Charles puso los ojos en blanco, se inclinó en el interior y le ajustó el cinturón de seguridad. Cerró la puerta, le dio la vuelta al auto y se acomodó en el asiento del conductor. Suspiró de alivio después de insertar la llave.
―Jamás me había alegrado tanto de abandonar un pub ―le dijo.
Él esperaba alguna respuesta de su parte, pero, en cambio, solo escuchó...nada.
―¿Lo hice bien? ―la escuchó preguntar segundos más tarde.
Frunció el ceño, confundido.
―¿Qué cosa?
―No sé ―se carcajeó―. Solo quería celebrar contigo, pero a veces soy muy aburrida. Pensé que sería divertido si íbamos por unos tragos.
―Solo que no sabes tomar.
―Bueno, intenté aparentar que no era así. Ya sabes, para ser como las otras.
A él se le formó un nudo amargo en la garganta.
―¿Pero de qué estás hablando?
―No me molesta. Quiero decir. Yo estuve con un hombre antes de conocerte. Tú estuviste, bueno, con muchas, muchísimas, mujeres y seguramente eran muy divertidas. Yo estoy llena de un poco, mucho, muchos...problemas.

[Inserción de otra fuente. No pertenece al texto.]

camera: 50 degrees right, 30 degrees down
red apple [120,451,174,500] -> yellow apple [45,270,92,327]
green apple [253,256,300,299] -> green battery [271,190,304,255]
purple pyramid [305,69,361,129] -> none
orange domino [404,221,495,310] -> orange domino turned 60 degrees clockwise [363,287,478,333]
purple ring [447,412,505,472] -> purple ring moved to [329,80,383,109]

Charles puso los ojos en blanco mientras la oía balbucir cosas que le costaba lo suyo comprender.
―Y ya tienes tantas responsabilidades. La regencia, tu padre. Me incluyo en la lista porque soy un gran problema. Tienes a toda la...mi, mi familia. Toda mi familia está en tu casa. Los mantienes. Nos mantienes. Me siento un poco miserable. Eso de no trabajar es como abrumador. Me desespera un poco. Entonces te veo. A veces estás tenso ¿Es por mi culpa? ―gimotea un poco―. He tensado tu vida, ¿no es cierto? Me concentré tanto en mis problemas que ni siquiera noté el trabajo que les presentaste al Parlamento. Y es muy bueno. Me hiciste sentir orgullosa.
Anna soltó una carcajada que se volvió casi al instante en un llanto infantil.
―Tienes que ponerte un poco más fuerte. Párate frente a ellos con esa actitud decidida que me encanta. Hazlos temblar. Yo sé que puedes. No dejes que mis problemas te desvíen de lo que es importante. Yo lidiaré con ellos.
Él sonrió un poco.
―Anna ―le susurró, mientras atrapaba su pequeña mano en la oscuridad―. La corona es algo nuevo para mí. Apenas estoy saboreando lo bien que se siente y muy, muy recientemente he aprendido que más allá de ser una fuente poder es un instrumento que puede usarse en beneficio de la sociedad. Pero ―llevó su pequeña mano hasta su boca― tú eres, por mucho, lo que es verdaderamente importante. Tus problemas también son míos. Ellos no van a durar para siempre. Encontraremos a quien quiera hacernos daño y lo detendremos. Vamos a estar bien.
Él la vio sonreír un poco.
―Yo tenía miedo de que me rompieras el corazón como lo hizo Carter y dijiste que no lo harías ―la escuchó soltar un bostezo―. Te tomaste tiempo para encontrar todos mis pedazos y los uniste muy rápido.
Se le acercó un poco, con los ojos briosos y una sonrisa encantadora.
―Eres el amor de mi vida, Charles.
Él creyó que moriría de dicha, pero muy distinto a lo que haría, despegó los labios y soltó una risita cuando la vio desplomarse dormida en el asiento.
―También eres el amor de mi vida, Anna ―le susurró, consciente de que ya no podía hacerlo.
Aguardó unos minutos para poder mirarla antes de decidir encender el auto y marcharse directo a casa.